Martin County resident Delaney Ridgway is a 2013 dual-enrollment graduate of IRSC and South Fork High School. After high school graduation, she attended University of Central Florida where she earned a B.S. in elementary education. After working briefly at a charter school, Delaney took an interest in personal training and worked at Orange Theory Fitness.

In 2018, Delaney was sidelined with an ACL tear. Six months of physical therapy followed her surgery. As she recovered, she observed the physical therapy process closely and began to consider a new career path.
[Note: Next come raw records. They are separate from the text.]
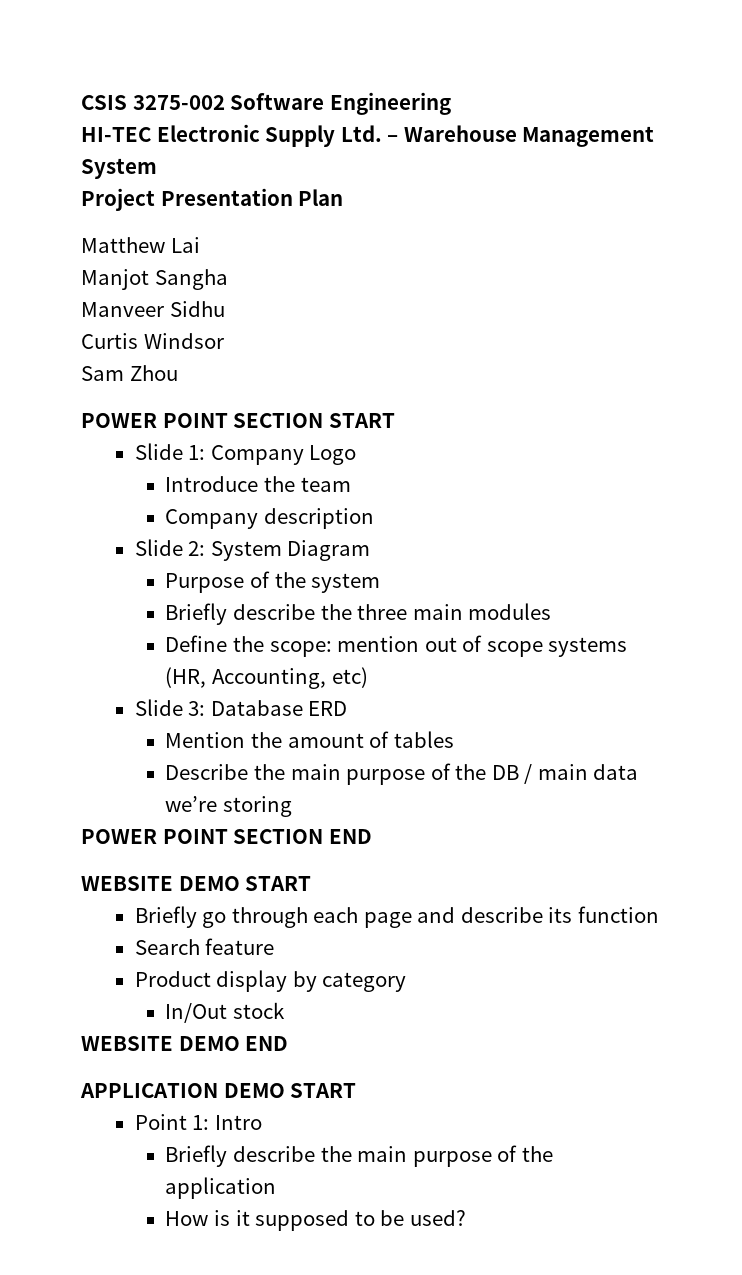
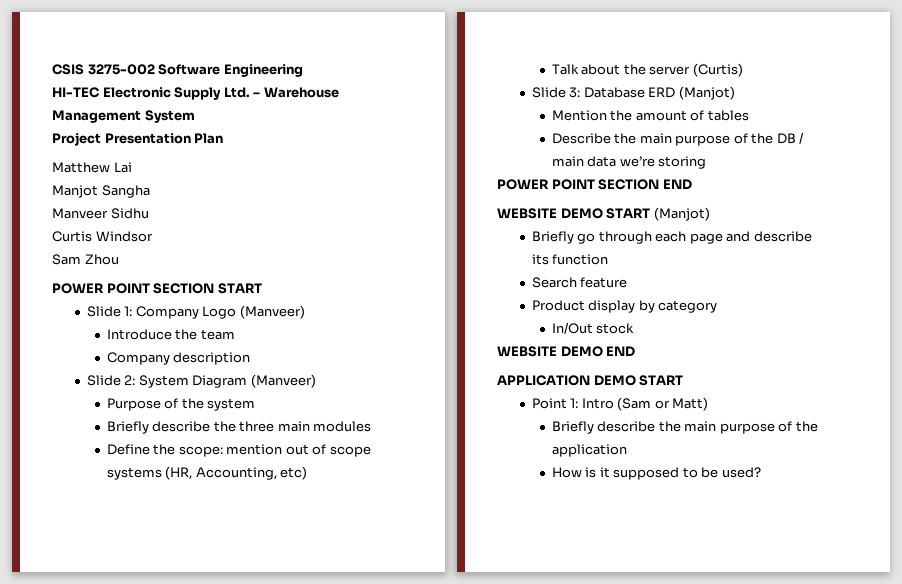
(357, 455) none -> [239,305,305,319] (Manveer)
(371, 550) none -> [250,374,316,388] (Manveer)
(368, 677) none -> [551,63,743,77] // Talk about the server (Curtis)
(348, 708) none -> [678,86,735,100] (Manjot)
(312, 883) none -> [653,207,710,221] (Manjot)
(262, 1122) none -> [617,397,709,411] (Sam or Matt)

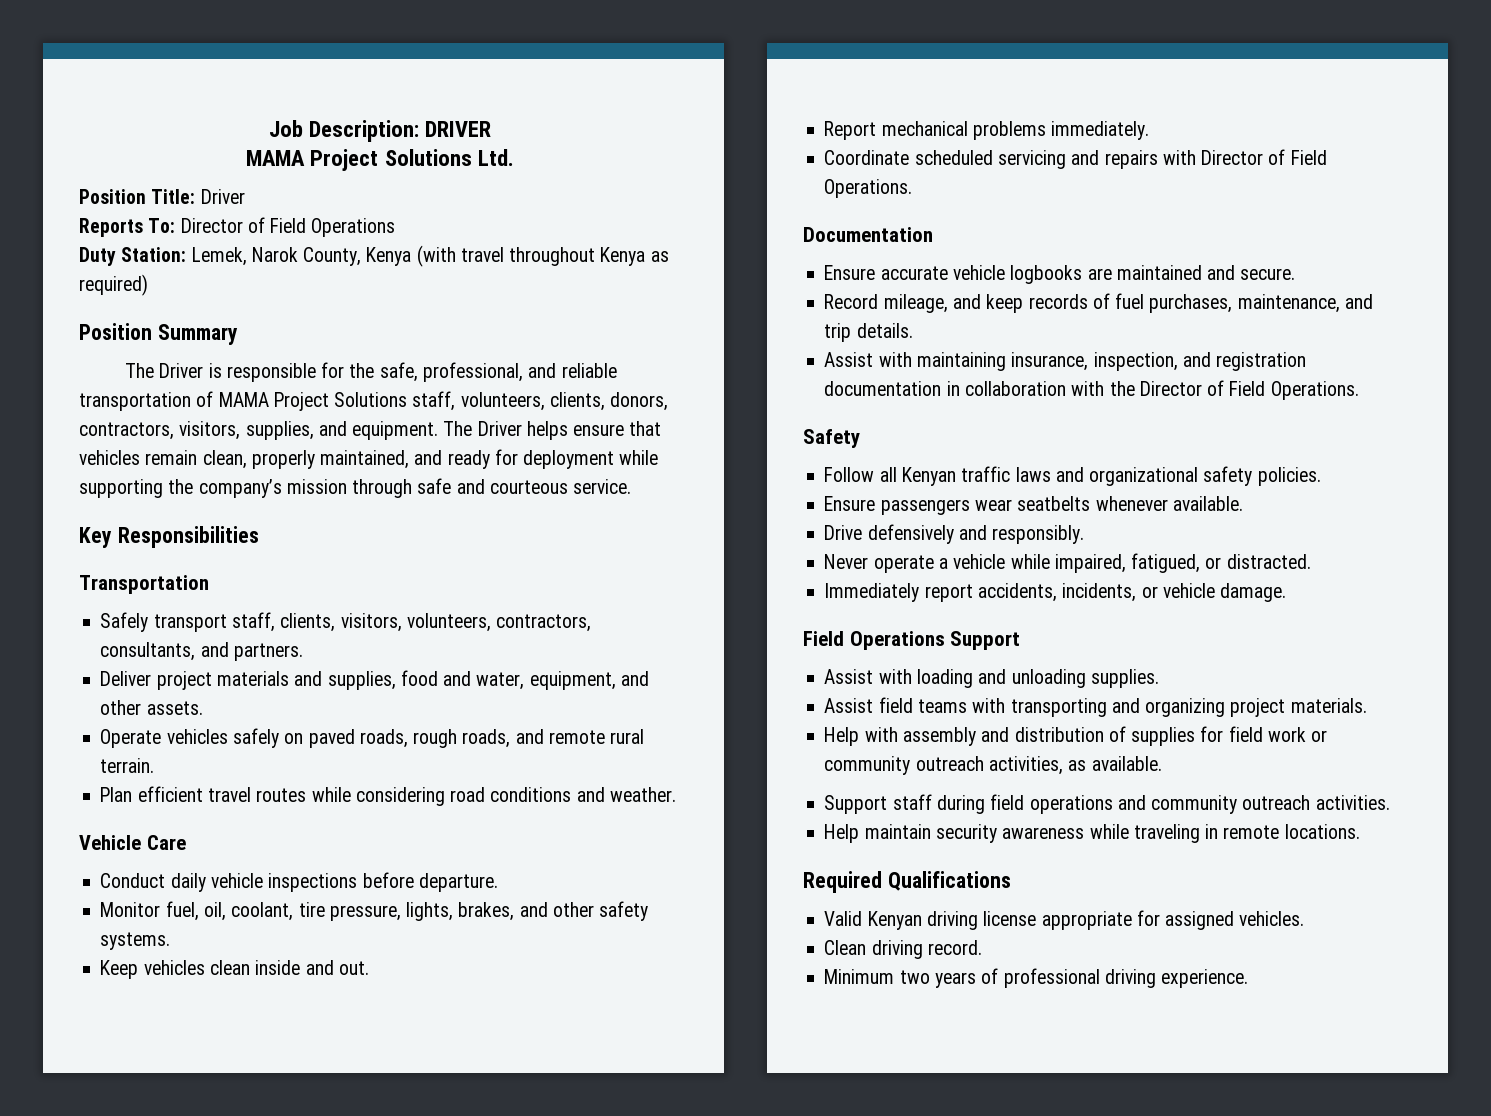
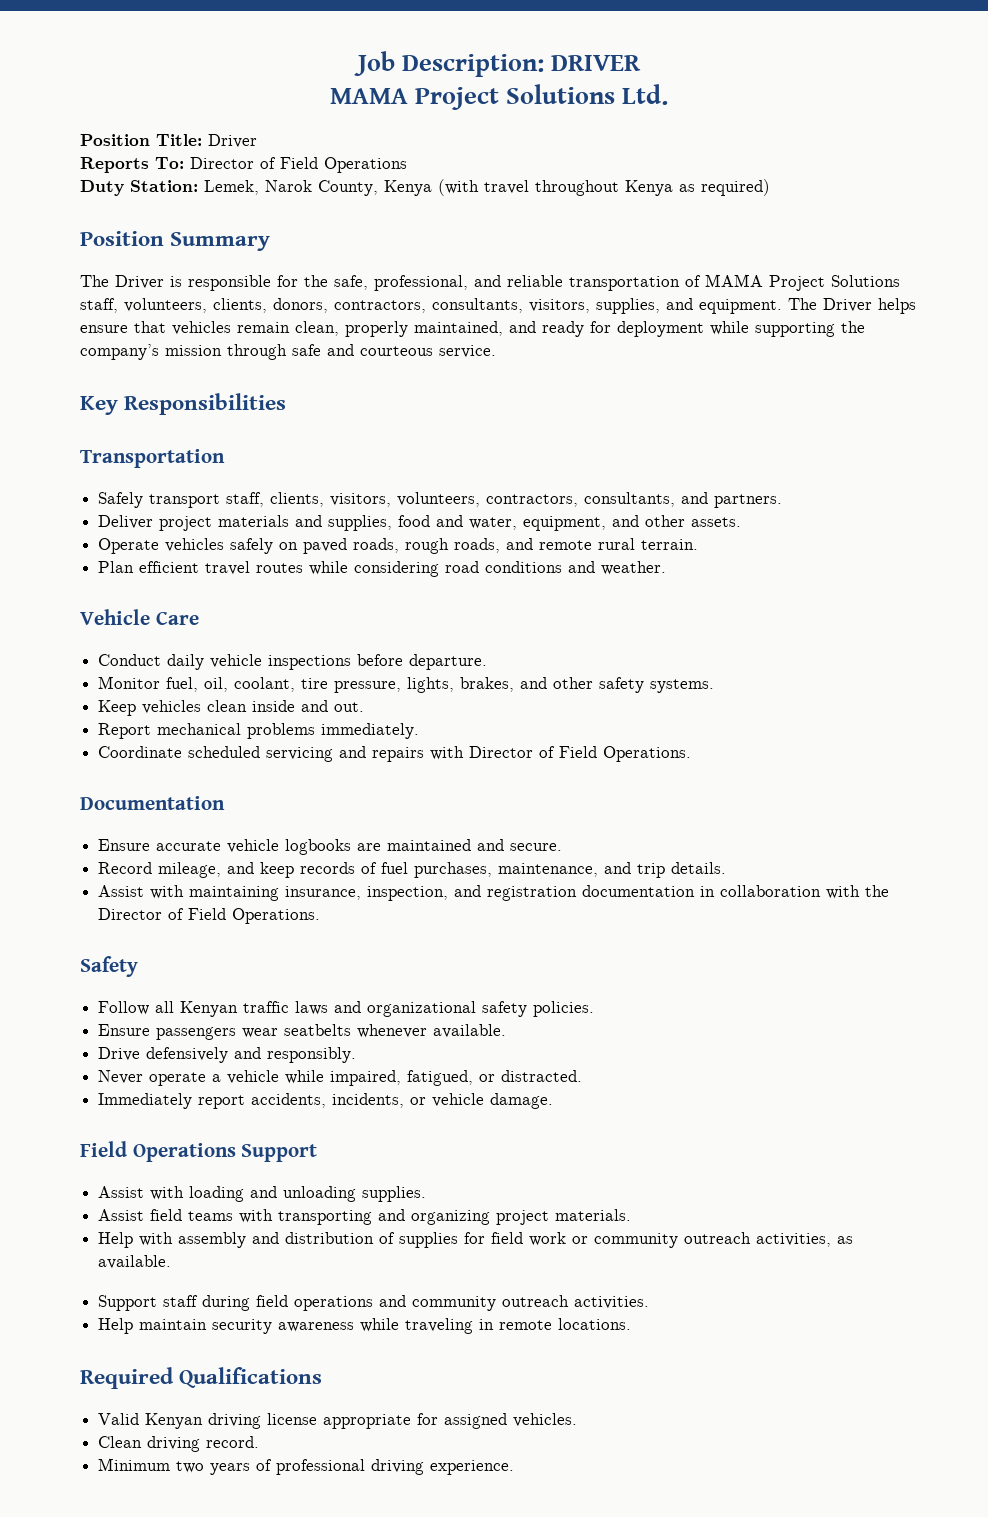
(174, 431) none -> [432,298,523,313] consultants,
Light on cash, but rich with motivation, Delaney enrolled in IRSC’s Physical Therapist Assistant program. She appreciates the college’s reasonably priced, small classes and proximity to home and work. She is a physical therapy technician at Premier Physical Therapy in Port St. Lucie and expects to grow with the company after she completes the IRSC program.
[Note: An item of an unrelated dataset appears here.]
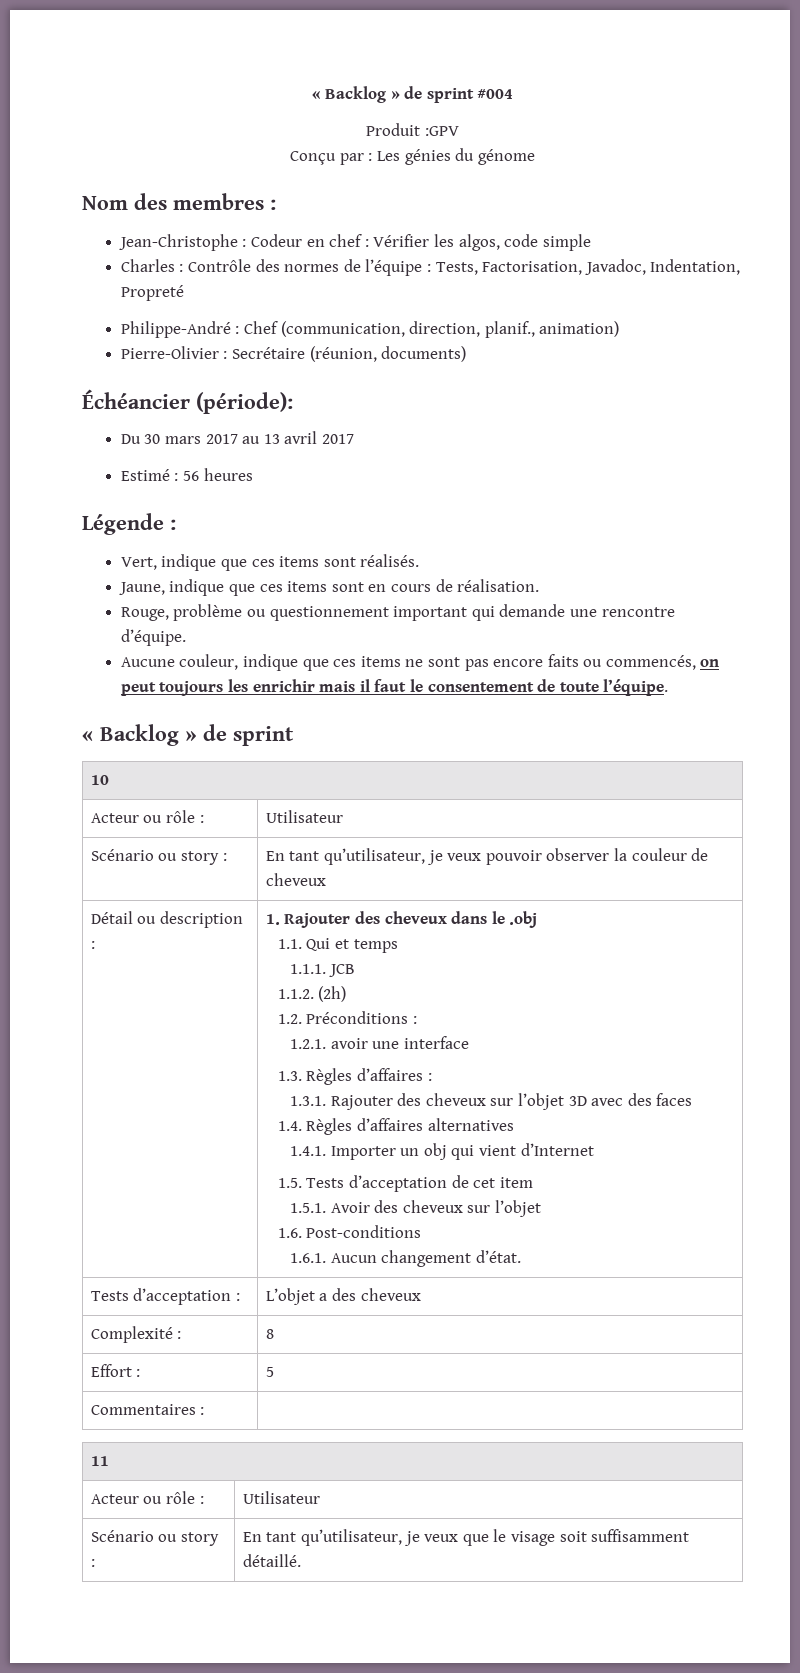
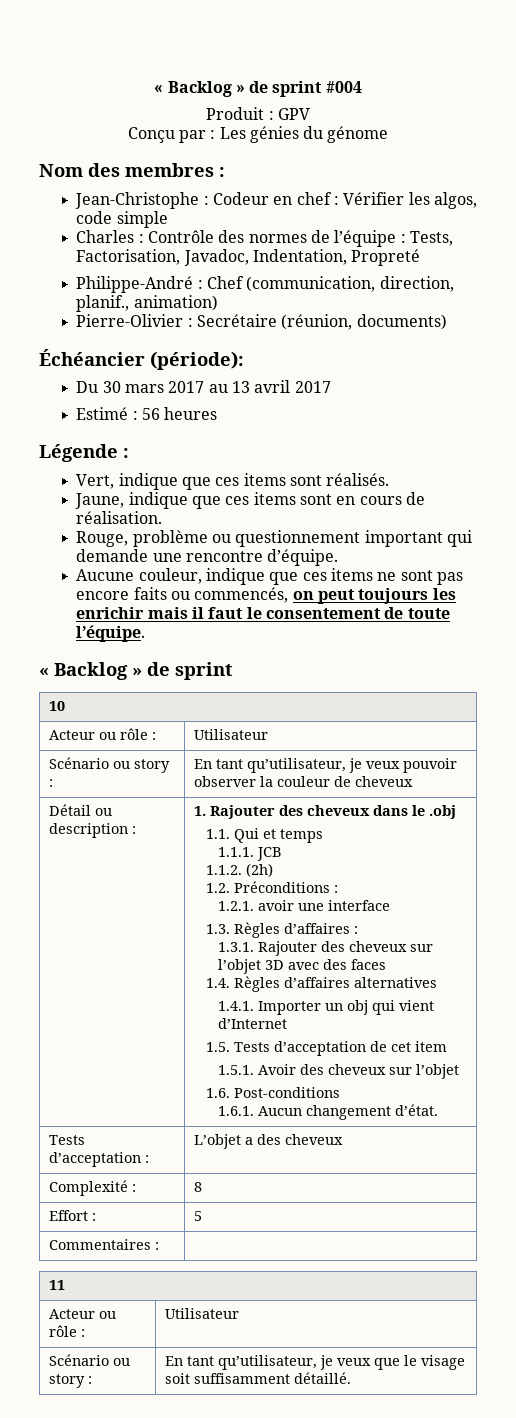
[424,126,459,136] :GPV -> [268,108,310,120] : GPV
“The IRSC program was less than half the cost of private school, and with the scholarship I received, there’s barely any cost to attend. After my parents spent all that money at UCF, it was wonderful to come here and have almost all of it paid for.”

— Delaney Ridgway, Hobe Sound


“Everyone at IRSC genuinely cares about you and your success. You gain confidence and you grow exponentially as both a person and a professional.”
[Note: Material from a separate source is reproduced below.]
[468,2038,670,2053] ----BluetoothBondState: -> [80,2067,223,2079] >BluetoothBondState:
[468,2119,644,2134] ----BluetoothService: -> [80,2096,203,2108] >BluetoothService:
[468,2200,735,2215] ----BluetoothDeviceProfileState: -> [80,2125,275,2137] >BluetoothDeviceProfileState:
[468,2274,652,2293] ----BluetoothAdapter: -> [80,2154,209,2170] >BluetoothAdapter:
— Robert Catapano, Vero Beach

Robert Catapano graduated Sebastian River High School and made plans to study at IRSC. At the time, he didn’t realize how he would develop a passion for not-for-profits that would guide his involvement in collegiate extracurricular activities and eventually define his career.

At IRSC, Robert earned his associate degree in business administration with honors in 2015 and a bachelor’s degree in applied science in organizational management in 2018. He served as president of the Sigma Beta Delta Honor Society and founded two not-for-profit groups — one dedicated to educating the youth of Indian River County and another that mobilizes IRSC alumni as volunteer consultants who help build capacity at small Indian River County not-for-profit organizations.

Today, Robert is a manager with Boys and Girls Club of Indian River County. He says there is nothing more rewarding than working with children. He plans to continue his journey as a leader in the organization, and eventually take on an executive role, possibly in the national system.


“What I enjoyed most about the Blackburn is that once you step into the classroom you’re considered family... I wouldn’t be where I am without the assistance of the staff and faculty at the Blackburn.”

— Rayvionna Taylor, Fort Pierce

Rayvionna Taylor completed her Nursing Assistant certification tuition free in April 2019 as a student of the Lincoln Park Career Pathways Initiative — a collaborative effort between IRSC, the St. Lucie EDC, CareerSource Research Coast, and TCMA — sponsored by Allegany Franciscan Ministries through the Common Good Initiative. The program seeks to train Fort Pierce residents in growing and expanding fields, helping them to embark on lifelong careers.

Throughout the eight-week program, Rayvionna studied with IRSC nursing faculty in state-of-the-art facilities in the IRSC Blackburn Building. They helped her become “interview ready” and provided her guidance with employment applications. Upon completion of the program, Rayvionna interviewed with a physician’s practice. She landed that job, and she still holds it today.

Rayavionna’s educational quest continues. She is back at IRSC working on an Associate of Arts degree in health science in preparation to become a nurse and further her career.